- Episode no.: Season 5 Episode 3
- Directed by: Derek Bennett
- Written by: Rosemary Anne Sisson
- Production code: 3
- Original air date: 21 September 1975

Episode chronology
| ← Previous "A Place in the World" | Next → "The Joy Ride" |

= Laugh a Little Louder Please =

"Laugh a Little Louder Please" is the third episode of the fifth and final series of the period drama Upstairs, Downstairs. It first aired on 21 September 1975 on ITV.

==Background==
Laugh a Little Louder Please was recorded in the studio on 6 and 7 February 1975. Rosemary Anne Sisson, the writer of this episode, used We Danced All Night, the autobiography of Barbara Cartland, party as an inspiration for this episode. We Danced All Night was also used for other episodes in which Georgina played a main role. Sisson also
brought some of her own experiences and feelings, as a child in the Second World War, into this episode.
==Cast==
- Lesley-Anne Down - Georgina Worsley
- Angela Baddeley - Mrs Bridges
- Gordon Jackson - Hudson
- Jean Marsh - Rose
- Simon Williams - James Bellamy
- Celia Bannerman - Diana Newbury
- Christopher Beeny - Edward
- Osmond Bullock - Captain Robin Eliott
- Karen Dotrice - Lily
- Jacqueline Tong - Daisy
- Gareth Hunt - Frederick
- Jenny Tomasin - Ruby
- Shirley Cain - Miss Treadwell
- John Quayle - Bunny Newbury
- Madeleine Cannon - Lady Dolly Hale
- Trevor Ray - The Hon.
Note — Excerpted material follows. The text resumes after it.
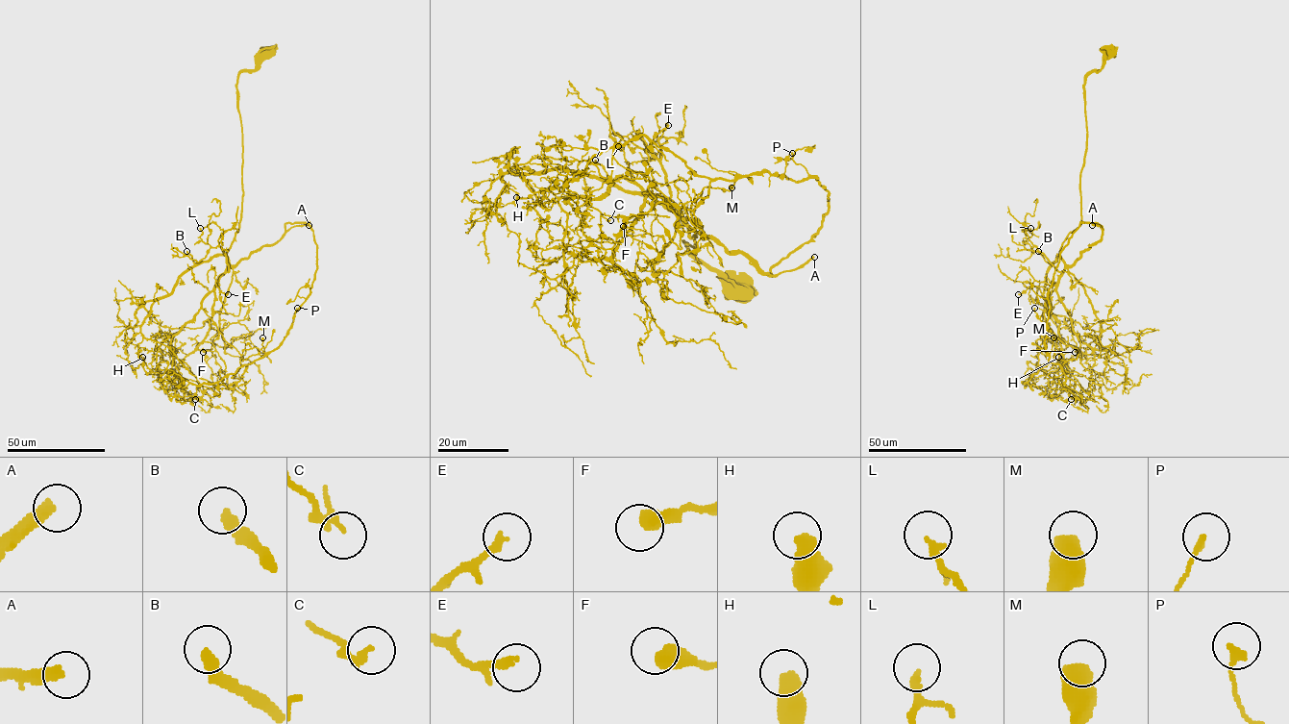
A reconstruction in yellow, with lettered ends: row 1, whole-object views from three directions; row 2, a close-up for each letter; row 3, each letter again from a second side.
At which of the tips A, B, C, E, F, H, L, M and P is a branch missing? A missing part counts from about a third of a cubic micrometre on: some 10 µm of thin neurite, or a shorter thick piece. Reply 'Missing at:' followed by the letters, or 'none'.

Tommy Spenton
- Anne Yarker - Alice Hamilton
- Jonathan Seely - William Hamilton
- Marsha Fitzalan - Bluebird (Party Guest)
- Julia Schofield - Geraldine (Party Guest dressed as Charlie Chaplin)
- Victor Langley - Bather (Party Guest)
- Nicholas Hunter - Red Indian (Party Guest)

==Plot==
It is the summer of 1921, and Georgina, James, Diana Newbury and Captain Robin Eliott decide to hold a fancy dress "Freedom Party" while Richard and Virginia are away in Geneva on League of Nations business. Shortly after the party has started, Miss Treadwell, Alice and William's new governess, arrives at Eaton Place. Later in the evening, Georgina and Robin are upstairs in the nursery talking and Robin proposes to Georgina. When she refuses, Robin says in that case, he will kill himself as he cannot live without her. Georgina does not believe him, and walks out. Not long after, Miss Treadwell discovers Robin shot himself just outside the nursery. Hudson, who arrived seconds after Miss Treadwell found the body, reads a letter Captain Eliott wrote on the back of a drawing from the nursery: "My dearest Georgina. You will never know how much I loved you. My life would be unbearable without you. God bless. Robin". Hudson destroys the note before anyone else notices it. The following morning, Georgina carries on as normal, merely saying "it did rather spoil the party, didn't it?".

Meanwhile, Edward suggests to Daisy that they emigrate to Canada, but Daisy reminds him how lucky they are compared to many others. Diana Newbury and James talk about her marriage to Bunny, and she shows little affection for her husband.